> **Instruction**: The expected output is exactly the lines below, starting at the line with "X0044000Y0163000D03*" and ending at the line with "X0128335Y0065500D03*", both included; no other line belongs in it.

Design files in text formats:
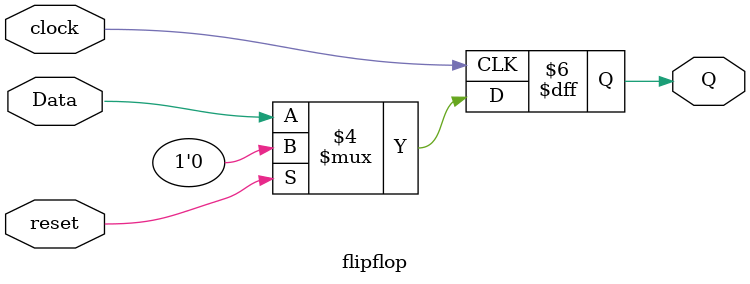
<source format=v>
`timescale 1ns / 1ns 
module Rotating_Register(SW,KEY,LEDR);
input [9:0]SW;
input [3:0]KEY;
output [7:0]LEDR;

wire parallelLoadn,RotateRight,LSRight,reset,clock;
wire [7:0]DATA_IN;
wire [7:0]Q;

assign DATA_IN[7:0]=SW[7:0];
assign parallelLoadn=KEY[1];
assign RotateRight=KEY[2];
assign LSRight=KEY[3];
assign reset=SW[9];
assign clock=KEY[0];

rotating_register R1(.parallelLoadn(parallelLoadn),.RotateRight(RotateRight),.LSRight(LSRight),
                     .DATA_IN(DATA_IN),.reset(reset),.clock(clock),.Q(Q));
//
assign LEDR[7:0]=Q[7:0];
endmodule

//main module
module rotating_register(parallelLoadn,RotateRight,LSRight,DATA_IN,reset,clock,Q);
input parallelLoadn,RotateRight,LSRight,reset,clock;
input [7:0]DATA_IN;
output [7:0]Q;
wire [7:0]q;
assign q[7:0]=Q[7:0];
//Q7
Q7 q7(.parallelLoadn(parallelLoadn),.RotateRight(RotateRight),.DATA_IN(DATA_IN[7]),
      .LSRight(LSRight),.R(q[6]),.L(q[0]),.clock(clock),.reset(reset),.Q(Q[7]));
//Q6
QQ q6(.parallelLoadn(parallelLoadn),.RotateRight(RotateRight),.clock(clock),.reset(reset),
    .DATA_IN(DATA_IN[6]),.R(q[5]),.L(q[7]),.Q(Q[6]));
//Q5
QQ q5(.parallelLoadn(parallelLoadn),.RotateRight(RotateRight),.clock(clock),.reset(reset),
    .DATA_IN(DATA_IN[5]),.R(q[4]),.L(q[6]),.Q(Q[5]));
//Q4
QQ q4(.parallelLoadn(parallelLoadn),.RotateRight(RotateRight),.clock(clock),.reset(reset),
    .DATA_IN(DATA_IN[4]),.R(q[3]),.L(q[5]),.Q(Q[4]));
//Q3
QQ q3(.parallelLoadn(parallelLoadn),.RotateRight(RotateRight),.clock(clock),.reset(reset),
    .DATA_IN(DATA_IN[3]),.R(q[2]),.L(q[4]),.Q(Q[3]));
//Q2
QQ q2(.parallelLoadn(parallelLoadn),.RotateRight(RotateRight),.clock(clock),.reset(reset),
    .DATA_IN(DATA_IN[2]),.R(q[1]),.L(q[3]),.Q(Q[2]));
//Q1
QQ q1(.parallelLoadn(parallelLoadn),.RotateRight(RotateRight),.clock(clock),.reset(reset),
    .DATA_IN(DATA_IN[1]),.R(q[0]),.L(q[2]),.Q(Q[1]));
//Q0
QQ q0(.parallelLoadn(parallelLoadn),.RotateRight(RotateRight),.clock(clock),.reset(reset),
    .DATA_IN(DATA_IN[0]),.R(q[7]),.L(q[1]),.Q(Q[0]));
//end
endmodule


//module Q7
module Q7(parallelLoadn,RotateRight,DATA_IN,LSRight,R,L,clock,reset,Q);
input parallelLoadn,RotateRight,DATA_IN,R,L,clock,reset,LSRight;
output Q;

reg Data;
always @(*)
begin
if(parallelLoadn==0)
  Data=DATA_IN;
else
  begin
  if (RotateRight==0)
  Data=R;
  else
  begin
    if (LSRight==0)
     Data=L;
	 else
	  Data=0;
  end
  end
end
//pass data into flipflop
flipflop F0(.Data(Data),.Q(Q),.clock(clock),.reset(reset));

endmodule


//other module QQ
module QQ(parallelLoadn,RotateRight,DATA_IN,R,L,clock,reset,Q);
input parallelLoadn,RotateRight,DATA_IN,R,L,clock,reset;
output Q;
wire Data;
mux M0(.loadn(parallelLoadn),.DATA_IN(DATA_IN),.Loadleft(RotateRight),.R(R),.L(L),.Data(Data));
flipflop F0(.Data(Data),.Q(Q),.clock(clock),.reset(reset));
endmodule


//mux module
module mux(loadn,DATA_IN,Loadleft,R,L,Data);
input loadn,DATA_IN,Loadleft,R,L;
output Data;

reg Data;
always @(*)
begin
if(loadn==0)
  Data=DATA_IN;
else
  if (Loadleft==0)
  Data=R;
  else
  Data=L;
 
end
endmodule
//

//flip flop module
module flipflop(Data,Q,clock,reset);
input Data,clock,reset;
output Q;

reg Q;
always@(posedge clock)
begin
if(reset==1)
Q<=0;
else
Q<=Data;
end
endmodule

</source>
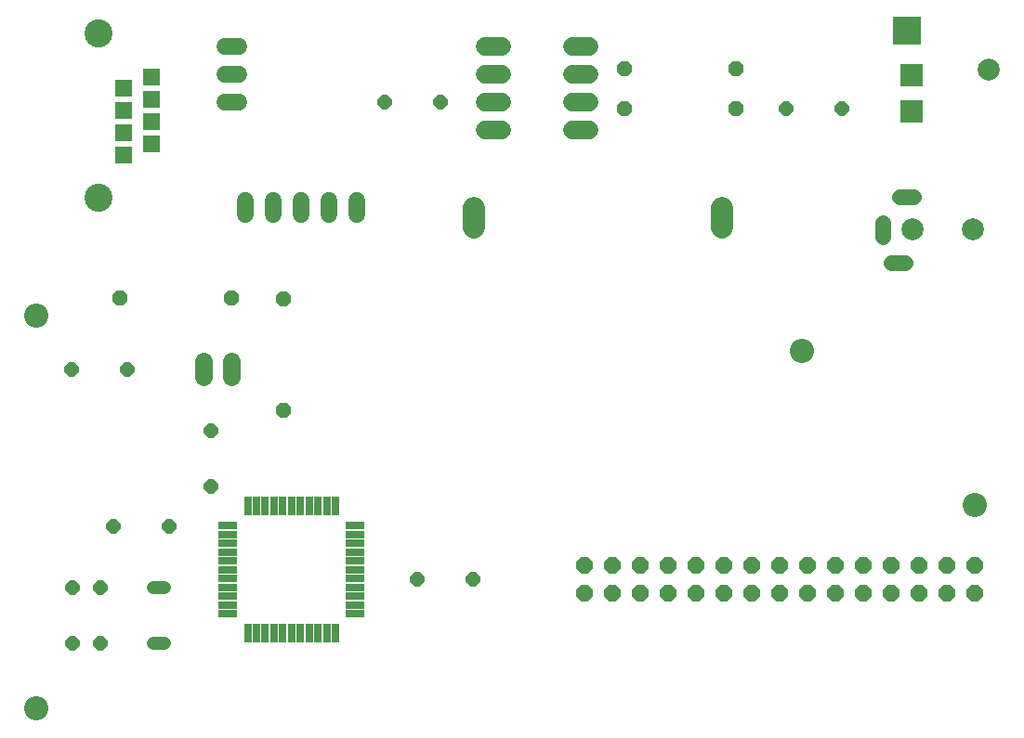
<source format=gts>
G75*
%MOIN*%
%OFA0B0*%
%FSLAX25Y25*%
%IPPOS*%
%LPD*%
%AMOC8*
5,1,8,0,0,1.08239X$1,22.5*
%
%ADD10C,0.08674*%
%ADD11OC8,0.05162*%
%ADD12C,0.05950*%
%ADD13C,0.06400*%
%ADD14C,0.06800*%
%ADD15C,0.07887*%
%ADD16C,0.05800*%
%ADD17OC8,0.05556*%
%ADD18R,0.05950X0.05950*%
%ADD19C,0.10091*%
%ADD20C,0.04769*%
%ADD21R,0.07887X0.07887*%
%ADD22R,0.09855X0.09855*%
%ADD23C,0.07887*%
%ADD24R,0.06706X0.02769*%
%ADD25R,0.02769X0.06706*%
%ADD26OC8,0.05950*%
D10*
X0014000Y0015732D03*
X0014000Y0156732D03*
X0288500Y0144232D03*
X0350500Y0088732D03*
D11*
X0170500Y0062024D03*
X0150500Y0062024D03*
X0076500Y0095500D03*
X0061500Y0081000D03*
X0041500Y0081000D03*
X0037000Y0059000D03*
X0027000Y0059000D03*
X0027000Y0039000D03*
X0037000Y0039000D03*
X0076500Y0115500D03*
X0046500Y0137500D03*
X0026500Y0137500D03*
X0139000Y0233500D03*
X0159000Y0233500D03*
X0283000Y0231000D03*
X0303000Y0231000D03*
D12*
X0129000Y0198075D02*
X0129000Y0192925D01*
X0119000Y0192925D02*
X0119000Y0198075D01*
X0109000Y0198075D02*
X0109000Y0192925D01*
X0099000Y0192925D02*
X0099000Y0198075D01*
X0089000Y0198075D02*
X0089000Y0192925D01*
X0086575Y0233500D02*
X0081425Y0233500D01*
X0081425Y0243500D02*
X0086575Y0243500D01*
X0086575Y0253500D02*
X0081425Y0253500D01*
D13*
X0084000Y0140300D02*
X0084000Y0134700D01*
X0074000Y0134700D02*
X0074000Y0140300D01*
D14*
X0174752Y0223500D02*
X0180752Y0223500D01*
X0180752Y0233500D02*
X0174752Y0233500D01*
X0174752Y0243500D02*
X0180752Y0243500D01*
X0180752Y0253500D02*
X0174752Y0253500D01*
X0206248Y0253500D02*
X0212248Y0253500D01*
X0212248Y0243500D02*
X0206248Y0243500D01*
X0206248Y0233500D02*
X0212248Y0233500D01*
X0212248Y0223500D02*
X0206248Y0223500D01*
D15*
X0328165Y0187665D03*
X0349819Y0187665D03*
X0355724Y0245146D03*
D16*
X0328697Y0199476D02*
X0323697Y0199476D01*
X0317535Y0190165D02*
X0317535Y0185165D01*
X0320547Y0175854D02*
X0325547Y0175854D01*
D17*
X0265000Y0231000D03*
X0265000Y0245500D03*
X0225000Y0245500D03*
X0225000Y0231000D03*
X0102500Y0162732D03*
X0084000Y0163000D03*
X0044000Y0163000D03*
X0102500Y0122732D03*
D18*
X0045362Y0214445D03*
X0055362Y0218461D03*
X0045362Y0222476D03*
X0055362Y0226492D03*
X0045362Y0230508D03*
X0055362Y0234524D03*
X0045362Y0238539D03*
X0055362Y0242555D03*
D19*
X0036307Y0258028D03*
X0036307Y0198972D03*
D20*
X0056016Y0059083D02*
X0059984Y0059083D01*
X0059984Y0039083D02*
X0056016Y0039083D01*
D21*
X0327772Y0230185D03*
X0327772Y0243177D03*
D22*
X0326197Y0258925D03*
D23*
X0259988Y0195543D02*
X0259988Y0188457D01*
X0171012Y0188457D02*
X0171012Y0195543D01*
D24*
X0128335Y0081248D03*
X0128335Y0078098D03*
X0128335Y0074949D03*
X0128335Y0071799D03*
X0128335Y0068650D03*
X0128335Y0065500D03*
X0128335Y0062350D03*
X0128335Y0059201D03*
X0128335Y0056051D03*
X0128335Y0052902D03*
X0128335Y0049752D03*
X0082665Y0049752D03*
X0082665Y0052902D03*
X0082665Y0056051D03*
X0082665Y0059201D03*
X0082665Y0062350D03*
X0082665Y0065500D03*
X0082665Y0068650D03*
X0082665Y0071799D03*
X0082665Y0074949D03*
X0082665Y0078098D03*
X0082665Y0081248D03*
D25*
X0089752Y0088335D03*
X0092902Y0088335D03*
X0096051Y0088335D03*
X0099201Y0088335D03*
X0102350Y0088335D03*
X0105500Y0088335D03*
X0108650Y0088335D03*
X0111799Y0088335D03*
X0114949Y0088335D03*
X0118098Y0088335D03*
X0121248Y0088335D03*
X0121248Y0042665D03*
X0118098Y0042665D03*
X0114949Y0042665D03*
X0111799Y0042665D03*
X0108650Y0042665D03*
X0105500Y0042665D03*
X0102350Y0042665D03*
X0099201Y0042665D03*
X0096051Y0042665D03*
X0092902Y0042665D03*
X0089752Y0042665D03*
D26*
X0210528Y0057024D03*
X0220528Y0057024D03*
X0230528Y0057024D03*
X0240528Y0057024D03*
X0250528Y0057024D03*
X0260528Y0057024D03*
X0270528Y0057024D03*
X0280528Y0057024D03*
X0290528Y0057024D03*
X0300528Y0057024D03*
X0310528Y0057024D03*
X0320528Y0057024D03*
X0330528Y0057024D03*
X0340528Y0057024D03*
X0350528Y0057024D03*
X0350528Y0067024D03*
X0340528Y0067024D03*
X0330528Y0067024D03*
X0320528Y0067024D03*
X0310528Y0067024D03*
X0300528Y0067024D03*
X0290528Y0067024D03*
X0280528Y0067024D03*
X0270528Y0067024D03*
X0260528Y0067024D03*
X0250528Y0067024D03*
X0240528Y0067024D03*
X0230528Y0067024D03*
X0220528Y0067024D03*
X0210528Y0067024D03*
M02*

</source>
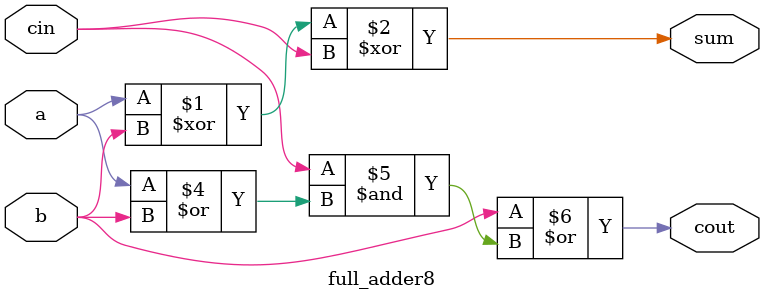
<source format=v>
module full_adder8(a,b,cin,sum,cout);
input a,b,cin;
output sum,cout;
assign sum = a^b^cin;
assign cout = 1'b1&b|cin&(a|b); 
// initial begin
//     $display("The incorrect adder with and0 having in1/1");
// end   
endmodule
</source>
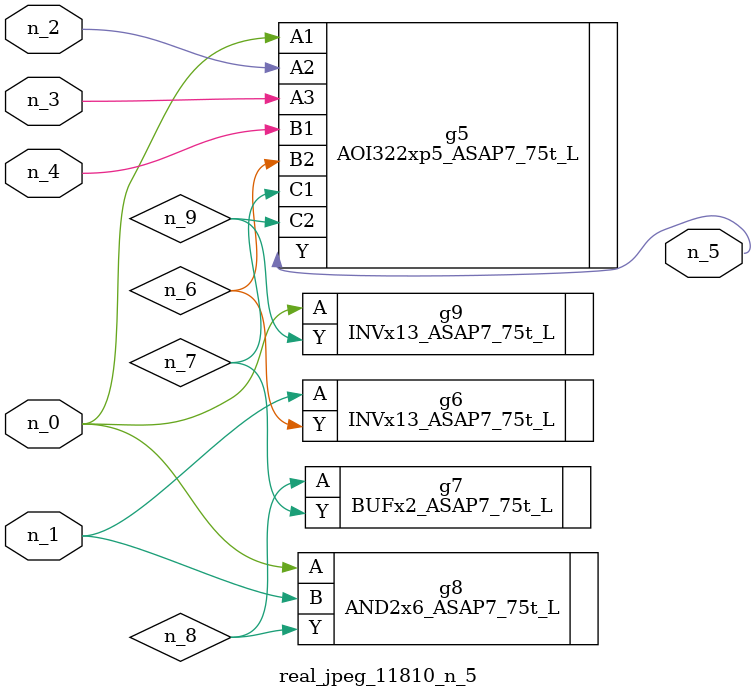
<source format=v>
module real_jpeg_11810_n_5 (n_4, n_0, n_1, n_2, n_3, n_5);

input n_4;
input n_0;
input n_1;
input n_2;
input n_3;

output n_5;

wire n_8;
wire n_6;
wire n_7;
wire n_9;

AOI322xp5_ASAP7_75t_L g5 ( 
.A1(n_0),
.A2(n_2),
.A3(n_3),
.B1(n_4),
.B2(n_6),
.C1(n_7),
.C2(n_9),
.Y(n_5)
);

AND2x6_ASAP7_75t_L g8 ( 
.A(n_0),
.B(n_1),
.Y(n_8)
);

INVx13_ASAP7_75t_L g9 ( 
.A(n_0),
.Y(n_9)
);

INVx13_ASAP7_75t_L g6 ( 
.A(n_1),
.Y(n_6)
);

BUFx2_ASAP7_75t_L g7 ( 
.A(n_8),
.Y(n_7)
);


endmodule
</source>
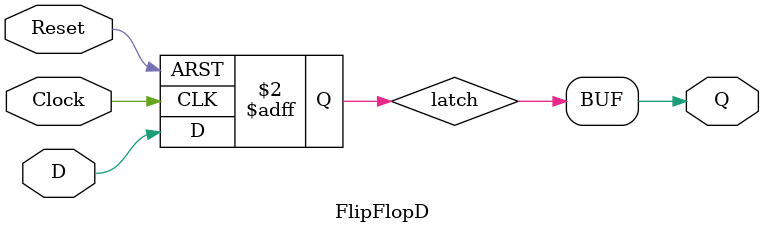
<source format=v>
`timescale 1ns / 1ps


module FlipFlopD(
    input Clock,
    input Reset,
    input D,
    output Q
    ); 
 reg latch;
 assign Q = latch;
 always @(posedge Clock or posedge Reset)
 begin
    if (Reset)
        latch <= 1'b0;
    else 
        latch <= D;
 end
endmodule

</source>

> **Completed task**:
X0044000Y0163000D03*
X0102500Y0122732D03*
D18*
X0045362Y0214445D03*
X0055362Y0218461D03*
X0045362Y0222476D03*
X0055362Y0226492D03*
X0045362Y0230508D03*
X0055362Y0234524D03*
X0045362Y0238539D03*
X0055362Y0242555D03*
D19*
X0036307Y0258028D03*
X0036307Y0198972D03*
D20*
X0056016Y0059083D02*
X0059984Y0059083D01*
X0059984Y0039083D02*
X0056016Y0039083D01*
D21*
X0327772Y0230185D03*
X0327772Y0243177D03*
D22*
X0326197Y0258925D03*
D23*
X0259988Y0195543D02*
X0259988Y0188457D01*
X0171012Y0188457D02*
X0171012Y0195543D01*
D24*
X0128335Y0081248D03*
X0128335Y0078098D03*
X0128335Y0074949D03*
X0128335Y0071799D03*
X0128335Y0068650D03*
X0128335Y0065500D03*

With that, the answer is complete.